- Coat of arms of Ireland
- Court: Supreme Court of Ireland
- Full case name: MR and DR v An t-Ard-Chláraitheoir [2014] IESC 60
- Decided: 7 November 2014
- Citation: https://ie.vlex.com/vid/r-v-an-tard-793962893 https://www.bailii.org/ie/cases/IESC/2014/S60.html#judge1

Case history
- Appealed from: The High Court
- Appealed to: The Supreme Court

Court membership
- Judges sitting: Denham C.J., Murray J., Hardiman J., O'Donnell Donal J., McKechnie J., Clarke J., MacMenamin J.

Case opinions
- The Court decided that only the birth mother can be on the birth certificate due to the Civil Registration Act of 2004. It was decided that the name of the birth mother, not the mother who will raise the child, will be on the birth certificate of a child born through surrogacy.
- Decision by: Denham C.J.

Keywords
- Surrogacy Supreme Court of Ireland Legislation Ireland Family Law

= MR and DR v An t-Ard-Chláraitheoir =

Supreme Court of Ireland case

MR and DR v An t-Ard-Chláraitheoir [2014] IESC 60, [2014] 3 IR 533 is a reported Irish Supreme Court case decision. The Court held that the Civil Registration Act 2004 only allows the birth mother to be on the birth certificate. It was decided that children born through surrogacy will have the name of their birth mother on their birth certificate and not the mother who is going to raise them.

== Background ==

R wanted her name to be on the birth certificate of the twins L carried to term for her by surrogacy. The registrar would not let this happen. R then went to the High Court to get an order from the court telling the registrar to change the birth certificate. R argued in the High Court that section 37 of the Status of Children Act meant that a person's genes decide whether or not they can be a mother. The registrar's case was based on a legal principle called "mater semper certa est," which means "the mother is certain" This is the idea that the mother of a child is the woman who gave birth to that child. The High Court sided with R, and the registrar filed an appeal.

== Holding of the Supreme Court ==
The Court allowed the appeal, meaning that only birth mothers could be on the birth certificate. Denham CJ, allowing the appeal said that there is no definition of mother in the Irish Constitution, however there is also no prohibition on legislating surrogacy. Laws on surrogacy would affect the rights of children and their genetic parents. It would create complex relationships and it is beyond the means of the court to make a precedent for surrogacy rights. Laws on surrogacy should be dealt with in the Oireachtas.

=== Concurrences ===

==== O'Donnell J ====
The current legal position was fair because it made sense to say that the birth mother was the mother on the birth certificate. He went on to say that there might be legal issues if the birth mother was still listed as the mother after the baby was born. When the system doesn't regulate assisted reproduction, it doesn't recognize the existence of the genetic mother, which is important for the financial and personal life of the child's family.

He did, however, say that there is a gap in the law when it comes to surrogacy. He commented on the fact that, generations of children have been born in Ireland through assisted reproduction in a legal gray area where the only limits are the rules of the private market and the practitioners' sense of responsibility.

===== McKechnie J =====
R deserved to be acknowledged as the mother, but the law did not permit this.
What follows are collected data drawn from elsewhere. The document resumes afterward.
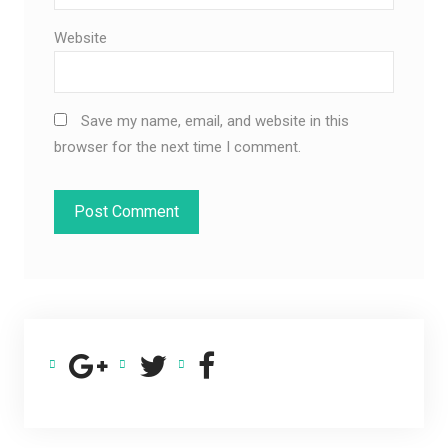
Website
Save my name, email, and website in this
browser for the next time I comment.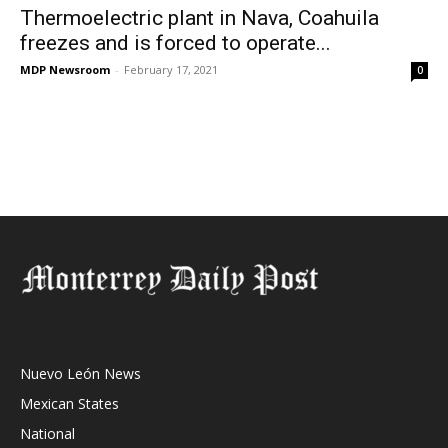
Thermoelectric plant in Nava, Coahuila
freezes and is forced to operate...
MDP Newsroom
-
February 17, 2021
0
Nuevo León News
Mexican States
National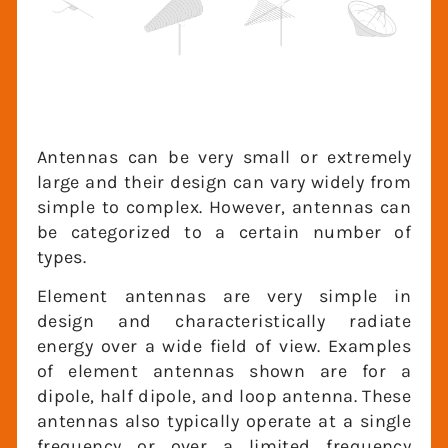
Antennas can be very small or extremely
large and their design can vary widely
from simple to complex. However,
antennas can be categorized to a certain
number of types.
Element antennas are very simple in
design and characteristically radiate
energy over a wide field of view. Examples
of element antennas shown are for a
dipole, half dipole, and loop antenna.
These antennas also typically operate at a
single frequency or over a limited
The Oireachtas is tasked with writing the laws, and the courts are tasked with applying the law.

==== Hardiman J ====
The need for surrogacy legislation was discussed in his opinion. The failure to enact new legislation in the field of assisted reproductive technology is significant because it has an intimate and personal effect on them (mothers and children), which makes law reform in this area necessary.

==== McMenamin J ====
In his ruling, McMenamin J pointed out that because science is always changing, the Legislature must keep up with new developments.

=== Dissent ===

==== Clarke J ====
In his opinion, the infant possessed traits from both the birth mother and the genetic mother. Without prejudicing the birth mother, he would have declared that R is the mother.

== Subsequent developments ==
According to Emily Logan, Chief Commissioner of the Irish Human Rights and Equality Commission, the issues this case raised highlights critical concerns of human rights and equality relating to assisted human reproduction that has a legal void in Ireland.

The Children and Family Relationships Act was enacted in 2015. Surrogacy was not included but assisted human reproduction was.

The Oireachtas introduced a Bill on assisted human reproduction in 2017. This Bill would be Ireland's first piece of legislation to regulate surrogacy in Ireland.